Khan had a troubled history before heading the ministry. As governor of Herat province in 2003, he refused to turn over millions in monthly customs fees to the central government. Karzai has embraced several former warlords in his efforts to unify the country.
Khan's financial disclosure statements, now required of Afghan officials, list two houses in Herat, a hotel, a garden and $240,000 in cash. He reported a monthly government income of about $3,650, which includes his salary and $1,250 in food allowance, and rental income of about $3,000 a year.
Interviews conducted by the AP looking into allegations of corruption at the ministry found several instances when former officials or international officials cited mismanagement, poor practices or graft at the ministry.
Jalil Shams, a former deputy to Khan at the energy ministry who now heads the country's power utility, said he thought most ghost employees, considered a longtime problem at the ministry, had been removed from the payroll, but that much make-work employment, where people are paid for little or no work, remained.
"You are employed, but you really are not producing anything," Shams said. "Work that could be done by one person is done by five."
The ministry deals in tens of millions of dollars in cash annually. Each year, however, it reports collecting far less in revenue than the retail value of the electricity it produces for customers.
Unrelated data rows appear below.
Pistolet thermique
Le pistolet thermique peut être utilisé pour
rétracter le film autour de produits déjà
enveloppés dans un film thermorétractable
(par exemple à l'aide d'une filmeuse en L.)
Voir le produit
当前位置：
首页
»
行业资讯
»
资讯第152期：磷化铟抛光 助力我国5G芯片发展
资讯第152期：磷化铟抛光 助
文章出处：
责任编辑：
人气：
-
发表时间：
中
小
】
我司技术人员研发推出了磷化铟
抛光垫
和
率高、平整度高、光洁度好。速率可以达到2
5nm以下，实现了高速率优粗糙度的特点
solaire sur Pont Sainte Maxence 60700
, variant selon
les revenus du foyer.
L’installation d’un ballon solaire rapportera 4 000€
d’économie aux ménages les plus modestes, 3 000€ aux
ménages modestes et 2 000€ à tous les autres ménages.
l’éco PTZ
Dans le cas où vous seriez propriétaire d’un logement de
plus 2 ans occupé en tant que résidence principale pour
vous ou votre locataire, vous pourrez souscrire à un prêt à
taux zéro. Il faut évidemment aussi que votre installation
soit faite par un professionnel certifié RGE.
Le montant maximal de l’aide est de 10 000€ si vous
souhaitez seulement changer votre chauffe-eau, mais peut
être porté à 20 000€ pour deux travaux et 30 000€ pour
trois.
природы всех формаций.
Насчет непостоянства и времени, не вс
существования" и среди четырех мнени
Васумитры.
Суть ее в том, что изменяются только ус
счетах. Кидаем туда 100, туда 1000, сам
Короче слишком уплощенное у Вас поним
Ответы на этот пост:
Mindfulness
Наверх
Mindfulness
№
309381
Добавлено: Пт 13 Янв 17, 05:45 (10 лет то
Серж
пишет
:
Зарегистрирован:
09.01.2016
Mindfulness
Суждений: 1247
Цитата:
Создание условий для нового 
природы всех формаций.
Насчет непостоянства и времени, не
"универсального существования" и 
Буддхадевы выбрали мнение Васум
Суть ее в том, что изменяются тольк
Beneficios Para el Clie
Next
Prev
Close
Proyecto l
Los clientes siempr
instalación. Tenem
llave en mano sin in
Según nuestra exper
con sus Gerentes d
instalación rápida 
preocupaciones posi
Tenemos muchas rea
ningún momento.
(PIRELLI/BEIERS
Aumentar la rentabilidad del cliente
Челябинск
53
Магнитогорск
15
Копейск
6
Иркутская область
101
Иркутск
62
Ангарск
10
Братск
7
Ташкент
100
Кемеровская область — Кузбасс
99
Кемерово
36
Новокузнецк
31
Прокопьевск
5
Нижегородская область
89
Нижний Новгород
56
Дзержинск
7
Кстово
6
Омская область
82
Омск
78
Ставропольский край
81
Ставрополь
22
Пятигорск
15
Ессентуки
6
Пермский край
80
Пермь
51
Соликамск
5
Khan has explained the gap by saying it cost more to produce the electricity than customers pay.
As much as 20 percent of the shortfall is the result of electricity lost due to a substandard distribution and transmission system, according to a report from USAID.
Widespread corruption and mismanagement are worse problems, according to reports produced by international donors.
The depth of the corruption was uncovered when efforts began to wrest the country's utility from the ministry's control.
Investigators discovered more than 100 bank accounts without any documentation identifying the money coming in or why it was going out. The accounts were used to handle everything from customer utility payments to the limited financial support the ministry received from some countries and aid organizations, an international official familiar with the effort told the AP. The official spoke on condition of anonymity because the official was not authorized to talk publicly about the matter.
Nearly all transactions in Afghanistan take place with cash, so there are no personal checks or credit card trails to document utility payments.
A $48.7 million U.S. project is intended to create a modern accounting system that would serve a new, independent electric utility for the country — one of several moves that would reduce the minister's power.
Associated Press writer Deb Riechmann in Kabul, Afghanistan, contributed to this report.